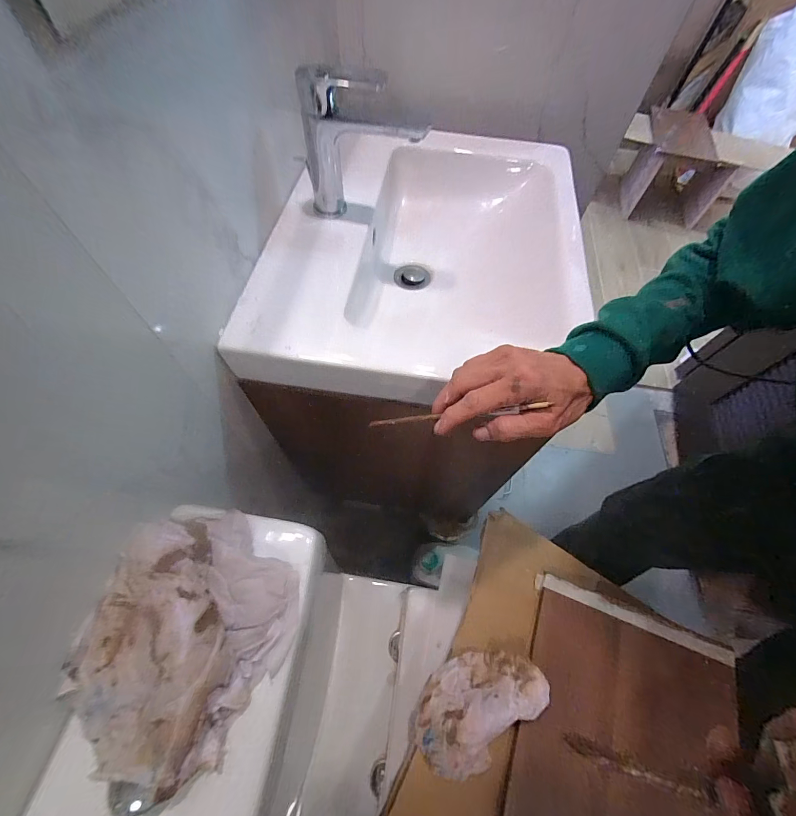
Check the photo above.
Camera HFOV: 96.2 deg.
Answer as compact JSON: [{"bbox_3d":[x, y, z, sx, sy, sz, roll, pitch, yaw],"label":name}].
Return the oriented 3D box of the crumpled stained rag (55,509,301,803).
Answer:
[{"bbox_3d":[-0.176,0.179,0.288,0.159,0.056,0.183,25,63,11],"label":"crumpled stained rag"}]

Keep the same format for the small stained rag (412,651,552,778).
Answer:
[{"bbox_3d":[0.109,0.401,0.481,0.184,0.047,0.118,-27,66,-17],"label":"small stained rag"}]

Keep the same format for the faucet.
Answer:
[{"bbox_3d":[-0.044,-0.326,0.457,0.156,0.164,0.040,4,61,0],"label":"faucet"}]

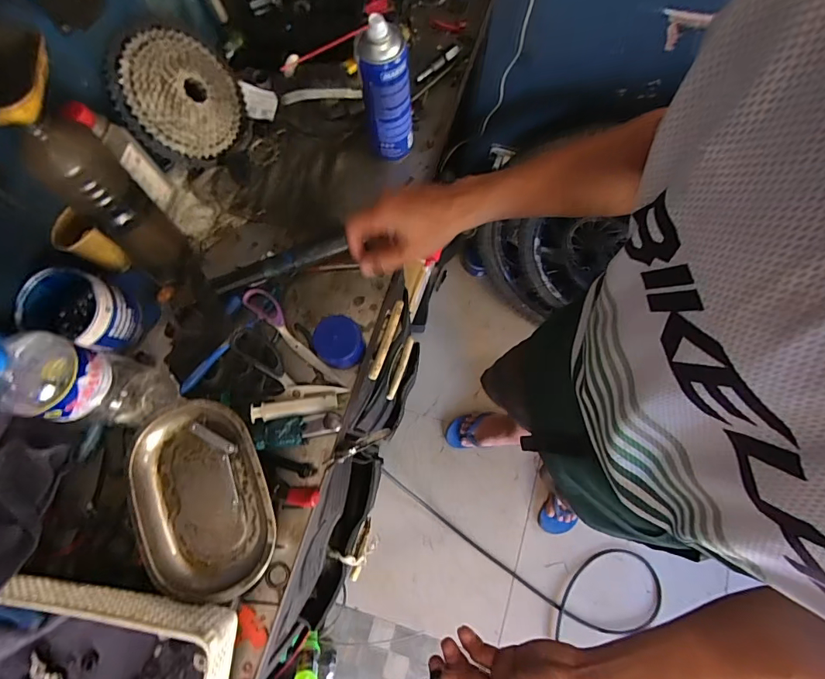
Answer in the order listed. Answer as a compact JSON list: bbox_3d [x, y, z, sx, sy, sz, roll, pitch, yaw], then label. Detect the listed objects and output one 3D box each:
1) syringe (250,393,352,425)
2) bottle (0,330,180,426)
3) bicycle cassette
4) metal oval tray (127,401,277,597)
[{"bbox_3d":[-0.144,0.087,0.561,0.123,0.018,0.023,-5,73,-17],"label":"syringe"},{"bbox_3d":[-0.352,0.050,0.468,0.088,0.269,0.081,20,75,6],"label":"bottle"},{"bbox_3d":[-0.330,-0.357,0.630,0.043,0.185,0.188,8,92,41],"label":"bicycle cassette"},{"bbox_3d":[-0.249,0.188,0.512,0.153,0.036,0.225,-22,75,-5],"label":"metal oval tray"}]

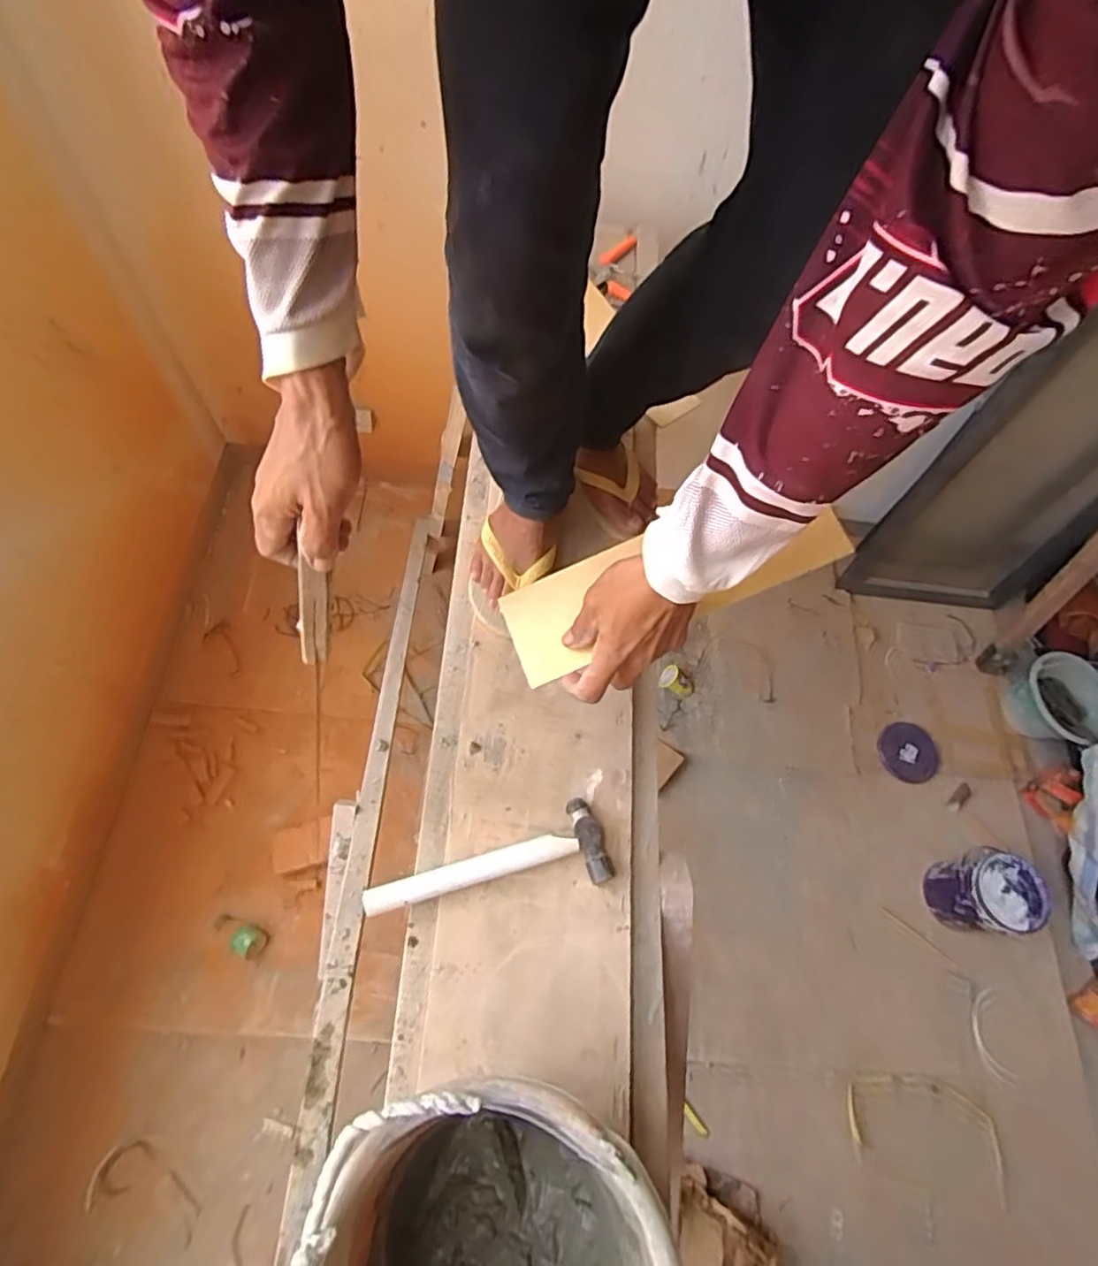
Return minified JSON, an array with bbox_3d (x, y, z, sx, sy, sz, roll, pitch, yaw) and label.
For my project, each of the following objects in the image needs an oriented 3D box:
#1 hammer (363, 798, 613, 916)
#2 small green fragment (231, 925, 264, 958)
[{"bbox_3d":[-0.065,0.238,0.657,0.246,0.033,0.082,-8,68,-10],"label":"hammer"},{"bbox_3d":[-0.692,0.711,1.440,0.063,0.074,0.056,43,69,12],"label":"small green fragment"}]

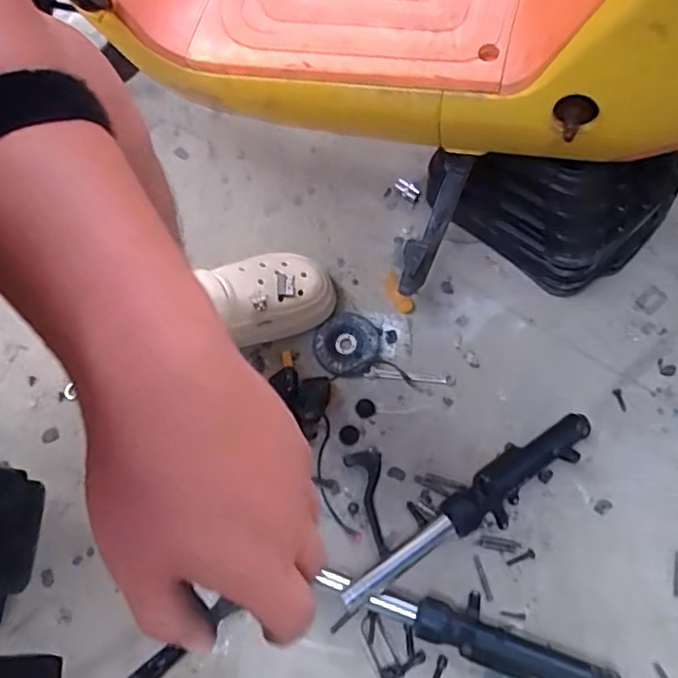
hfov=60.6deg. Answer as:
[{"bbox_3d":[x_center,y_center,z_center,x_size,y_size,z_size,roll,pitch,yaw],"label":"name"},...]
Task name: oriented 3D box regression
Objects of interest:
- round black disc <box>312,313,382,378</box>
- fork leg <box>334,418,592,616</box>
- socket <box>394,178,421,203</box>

* * * *

> [The task]:
Reproduce, exactly and only, the lines of the records above starting at the line with "4) metal oval tray (127,401,277,597)" and ending at the line with "#1 hammer (363, 798, 613, 916)", both included. Leave every picture out.

> [Problem solution]:
4) metal oval tray (127,401,277,597)
[{"bbox_3d":[-0.144,0.087,0.561,0.123,0.018,0.023,-5,73,-17],"label":"syringe"},{"bbox_3d":[-0.352,0.050,0.468,0.088,0.269,0.081,20,75,6],"label":"bottle"},{"bbox_3d":[-0.330,-0.357,0.630,0.043,0.185,0.188,8,92,41],"label":"bicycle cassette"},{"bbox_3d":[-0.249,0.188,0.512,0.153,0.036,0.225,-22,75,-5],"label":"metal oval tray"}]

Return minified JSON, an array with bbox_3d (x, y, z, sx, sy, sz, roll, pitch, yaw) and label.
For my project, each of the following objects in the image needs an oriented 3D box:
#1 hammer (363, 798, 613, 916)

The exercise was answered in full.